Other than phrase structure-type probabilities, what other probabilistic information about extended projections might modulate the processing of an inflected word independently of the specific morphemes in the word? In an interesting series of papers, Harald Baayen and colleagues have suggested that processing might be modulated by variables associated with probability distributions over paradigms (see, e.g., Milin et al. 2009a,b). In addition to exploring the effects on processing of what we have called transition probability (the probability of the inflected word given the stem, in one direction, or the probability of the inflected word given the affix, in the other), they propose that processing is also affected by the relative frequency of the various inflected forms of a word, computed as “paradigm entropy.” Transition probabilities and paradigm entropy are both variables associated with particular stems. Interestingly, they also employ variables involving probabilities from the language beyond the statistics of particular stems. Milin et al. (2009a) suggest that the relative entropy of the paradigm of a stem also modulates processing. Relative entropy involves a comparison of the paradigm entropy of the stem of a word with the average entropy of all the stems in the same inflectional class. The idea is information theoretic: how much additional information do you gain from identifying a specific stem (with its own paradigm entropy) once you know to which inflectional class the stem belongs? Figure 1 below from Milin et al. (2009a) shows the paradigm entropies of three Serbian nouns (knjiga, snaga, pucina) and the frequencies of the inflectional class (feminine a-class) to which they belong.

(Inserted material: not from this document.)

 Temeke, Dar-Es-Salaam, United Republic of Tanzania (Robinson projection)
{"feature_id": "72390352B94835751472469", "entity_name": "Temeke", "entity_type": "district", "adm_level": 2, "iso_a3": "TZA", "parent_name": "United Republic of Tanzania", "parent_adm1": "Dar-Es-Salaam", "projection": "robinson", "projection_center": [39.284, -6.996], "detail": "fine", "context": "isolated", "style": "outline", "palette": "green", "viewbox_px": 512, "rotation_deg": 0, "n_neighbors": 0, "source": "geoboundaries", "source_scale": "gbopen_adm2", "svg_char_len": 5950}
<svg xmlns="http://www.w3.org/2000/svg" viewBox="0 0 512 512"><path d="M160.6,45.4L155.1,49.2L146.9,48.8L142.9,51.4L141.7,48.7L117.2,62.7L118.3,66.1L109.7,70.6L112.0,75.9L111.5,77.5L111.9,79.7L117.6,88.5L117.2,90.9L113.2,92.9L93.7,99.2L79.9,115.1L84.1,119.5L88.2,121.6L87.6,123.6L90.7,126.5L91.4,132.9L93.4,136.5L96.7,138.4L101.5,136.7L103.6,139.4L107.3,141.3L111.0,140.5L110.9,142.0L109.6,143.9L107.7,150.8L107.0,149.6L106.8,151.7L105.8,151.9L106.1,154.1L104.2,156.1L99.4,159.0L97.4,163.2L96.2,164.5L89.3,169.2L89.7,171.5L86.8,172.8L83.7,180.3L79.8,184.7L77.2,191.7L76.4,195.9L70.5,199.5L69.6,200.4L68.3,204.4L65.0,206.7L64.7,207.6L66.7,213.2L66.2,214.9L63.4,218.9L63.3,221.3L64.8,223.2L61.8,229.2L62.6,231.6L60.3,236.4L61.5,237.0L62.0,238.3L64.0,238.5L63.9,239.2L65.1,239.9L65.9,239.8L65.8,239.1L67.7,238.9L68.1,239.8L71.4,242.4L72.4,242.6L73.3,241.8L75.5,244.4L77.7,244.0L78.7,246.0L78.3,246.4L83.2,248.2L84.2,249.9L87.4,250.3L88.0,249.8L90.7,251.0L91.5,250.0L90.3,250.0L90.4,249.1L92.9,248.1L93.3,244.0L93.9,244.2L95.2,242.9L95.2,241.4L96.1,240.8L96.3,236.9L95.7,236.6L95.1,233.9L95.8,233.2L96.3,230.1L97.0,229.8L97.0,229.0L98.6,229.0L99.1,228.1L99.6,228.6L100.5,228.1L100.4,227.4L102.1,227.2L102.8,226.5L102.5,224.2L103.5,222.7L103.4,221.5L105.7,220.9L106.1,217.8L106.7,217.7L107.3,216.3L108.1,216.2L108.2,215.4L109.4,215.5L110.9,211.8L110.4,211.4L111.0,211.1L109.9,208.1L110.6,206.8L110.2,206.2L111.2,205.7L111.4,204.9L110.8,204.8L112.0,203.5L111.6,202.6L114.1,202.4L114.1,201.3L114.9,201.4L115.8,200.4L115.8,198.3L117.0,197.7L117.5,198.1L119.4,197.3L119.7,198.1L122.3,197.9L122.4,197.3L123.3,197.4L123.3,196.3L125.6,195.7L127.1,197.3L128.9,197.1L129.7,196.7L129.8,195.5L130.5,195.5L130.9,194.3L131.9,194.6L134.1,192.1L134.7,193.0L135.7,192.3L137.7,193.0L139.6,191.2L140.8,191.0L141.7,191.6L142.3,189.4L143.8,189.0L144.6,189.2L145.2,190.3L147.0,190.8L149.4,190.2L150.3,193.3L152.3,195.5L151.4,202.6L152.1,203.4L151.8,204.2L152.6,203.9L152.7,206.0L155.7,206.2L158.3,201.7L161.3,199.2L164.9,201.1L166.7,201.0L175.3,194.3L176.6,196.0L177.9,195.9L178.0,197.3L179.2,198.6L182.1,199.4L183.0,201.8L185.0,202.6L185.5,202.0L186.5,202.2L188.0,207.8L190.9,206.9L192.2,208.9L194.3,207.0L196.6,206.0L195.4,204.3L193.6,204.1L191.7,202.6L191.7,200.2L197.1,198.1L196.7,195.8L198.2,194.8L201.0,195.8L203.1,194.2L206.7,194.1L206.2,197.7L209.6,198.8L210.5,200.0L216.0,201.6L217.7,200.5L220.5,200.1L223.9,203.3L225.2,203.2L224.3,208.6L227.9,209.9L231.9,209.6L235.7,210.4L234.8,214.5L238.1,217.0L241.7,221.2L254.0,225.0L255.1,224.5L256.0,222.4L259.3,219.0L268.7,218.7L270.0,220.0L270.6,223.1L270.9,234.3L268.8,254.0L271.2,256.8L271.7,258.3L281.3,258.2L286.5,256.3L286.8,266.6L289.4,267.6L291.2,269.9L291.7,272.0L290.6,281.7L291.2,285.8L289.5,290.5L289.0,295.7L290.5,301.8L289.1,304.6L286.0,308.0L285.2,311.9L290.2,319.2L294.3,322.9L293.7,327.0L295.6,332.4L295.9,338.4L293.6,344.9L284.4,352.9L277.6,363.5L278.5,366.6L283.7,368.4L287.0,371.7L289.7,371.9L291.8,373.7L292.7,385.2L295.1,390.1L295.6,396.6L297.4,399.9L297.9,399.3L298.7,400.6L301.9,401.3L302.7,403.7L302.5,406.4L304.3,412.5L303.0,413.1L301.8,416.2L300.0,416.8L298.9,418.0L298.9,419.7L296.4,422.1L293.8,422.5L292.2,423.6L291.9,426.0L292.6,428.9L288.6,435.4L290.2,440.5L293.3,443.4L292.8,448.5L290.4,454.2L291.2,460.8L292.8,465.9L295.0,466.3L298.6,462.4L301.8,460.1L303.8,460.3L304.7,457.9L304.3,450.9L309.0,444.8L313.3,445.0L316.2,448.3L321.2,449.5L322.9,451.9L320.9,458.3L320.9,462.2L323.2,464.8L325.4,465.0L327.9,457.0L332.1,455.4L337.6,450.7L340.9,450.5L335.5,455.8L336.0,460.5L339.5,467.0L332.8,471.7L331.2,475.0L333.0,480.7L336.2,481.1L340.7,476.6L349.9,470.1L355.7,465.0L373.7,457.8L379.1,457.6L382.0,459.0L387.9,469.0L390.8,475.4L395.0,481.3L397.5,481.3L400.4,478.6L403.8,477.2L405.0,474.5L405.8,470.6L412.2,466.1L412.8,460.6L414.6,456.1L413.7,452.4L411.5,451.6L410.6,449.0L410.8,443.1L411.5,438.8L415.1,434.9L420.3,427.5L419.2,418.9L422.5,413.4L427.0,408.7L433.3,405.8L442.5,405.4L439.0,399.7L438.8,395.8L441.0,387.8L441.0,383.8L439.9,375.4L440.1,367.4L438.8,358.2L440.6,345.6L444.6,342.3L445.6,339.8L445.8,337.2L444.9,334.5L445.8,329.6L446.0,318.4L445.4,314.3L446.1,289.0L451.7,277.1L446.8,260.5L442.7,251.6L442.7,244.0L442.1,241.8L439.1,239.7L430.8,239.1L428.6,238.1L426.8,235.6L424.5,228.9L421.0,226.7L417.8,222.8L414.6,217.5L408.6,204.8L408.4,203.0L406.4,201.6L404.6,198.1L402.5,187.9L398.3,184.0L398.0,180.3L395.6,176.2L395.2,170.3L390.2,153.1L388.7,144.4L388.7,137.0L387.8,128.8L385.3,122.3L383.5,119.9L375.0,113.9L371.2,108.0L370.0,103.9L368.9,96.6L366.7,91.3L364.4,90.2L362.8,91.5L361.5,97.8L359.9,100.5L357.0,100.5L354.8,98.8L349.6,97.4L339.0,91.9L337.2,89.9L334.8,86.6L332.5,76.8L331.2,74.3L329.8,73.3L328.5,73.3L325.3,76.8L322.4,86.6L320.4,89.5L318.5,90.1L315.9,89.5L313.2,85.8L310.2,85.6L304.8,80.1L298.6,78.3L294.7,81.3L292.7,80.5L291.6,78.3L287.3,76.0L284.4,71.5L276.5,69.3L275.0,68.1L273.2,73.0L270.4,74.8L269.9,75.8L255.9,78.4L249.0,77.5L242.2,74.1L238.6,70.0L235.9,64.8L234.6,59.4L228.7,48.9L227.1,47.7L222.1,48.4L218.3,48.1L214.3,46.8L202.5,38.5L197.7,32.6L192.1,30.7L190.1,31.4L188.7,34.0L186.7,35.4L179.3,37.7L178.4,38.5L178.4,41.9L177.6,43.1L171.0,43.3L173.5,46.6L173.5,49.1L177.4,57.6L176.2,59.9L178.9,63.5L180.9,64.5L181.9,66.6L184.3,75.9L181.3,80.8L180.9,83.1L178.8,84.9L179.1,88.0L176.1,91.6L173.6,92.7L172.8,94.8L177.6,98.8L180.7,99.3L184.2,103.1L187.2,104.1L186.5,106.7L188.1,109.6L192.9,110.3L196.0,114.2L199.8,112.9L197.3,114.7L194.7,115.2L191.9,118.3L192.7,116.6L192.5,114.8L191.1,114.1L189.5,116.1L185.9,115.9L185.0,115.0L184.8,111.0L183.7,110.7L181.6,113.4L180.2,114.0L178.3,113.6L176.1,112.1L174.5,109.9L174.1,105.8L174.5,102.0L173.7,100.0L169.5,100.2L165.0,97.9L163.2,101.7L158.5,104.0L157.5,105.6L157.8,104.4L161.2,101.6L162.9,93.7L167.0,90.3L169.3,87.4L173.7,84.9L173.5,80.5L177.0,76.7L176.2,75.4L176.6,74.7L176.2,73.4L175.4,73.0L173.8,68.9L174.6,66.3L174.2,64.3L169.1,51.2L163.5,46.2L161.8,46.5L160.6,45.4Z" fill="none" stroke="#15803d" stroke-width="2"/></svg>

Relative entropy is a variable like the one explored in Sharpe & Marantz, which involved a comparison of the relationship between the form of a word and its usage as a noun vs. a verb with the average relationship between forms and usage across the language. What’s particularly interesting in the present context about the sort of paradigm variables identified by Milin et al. becomes clear if we recall the connection between paradigms and extended projections, and the identity between extended projections in the context of inflected words and extended projections in the context of sentences. As I suggested before, sentences in an important sense belong to verbal paradigms, which in English consist of a verb and the set of modals and auxiliaries associated with the “spine” of functional elements as summarized in Chomsky’s Tense-Modal-have-be-be-Verb sequence. If Milin et al. are on the right track, the relative entropy of these extended verbal “paradigms” should also be considered as a variable in sentence processing.

 

References

Milin, P., Filipović Đurđević, D., & Moscoso del Prado Martín, F. (2009a). The Simultaneous effects of inflectional paradigms and classes on lexical recognition: Evidence from Serbian. Journal of Memory of Language 60(1): 50-64.

Milin, P., Kuperman, V., Kostic, A., & Baayen, R.H. (2009b). Paradigms bit by bit: An information theoretic approach to the processing of paradigmatic structure in inflection and derivation. In Blevins, J.P. & J. Blevins, J. (eds.), Analogy in grammar: Form and acquisition, 214-252. Oxford: OUP.

Sharpe, V., & Marantz, A. (2017). Revisiting form typicality of nouns and verbs: a usage-based approach. The Mental Lexicon 12(2): 159-180.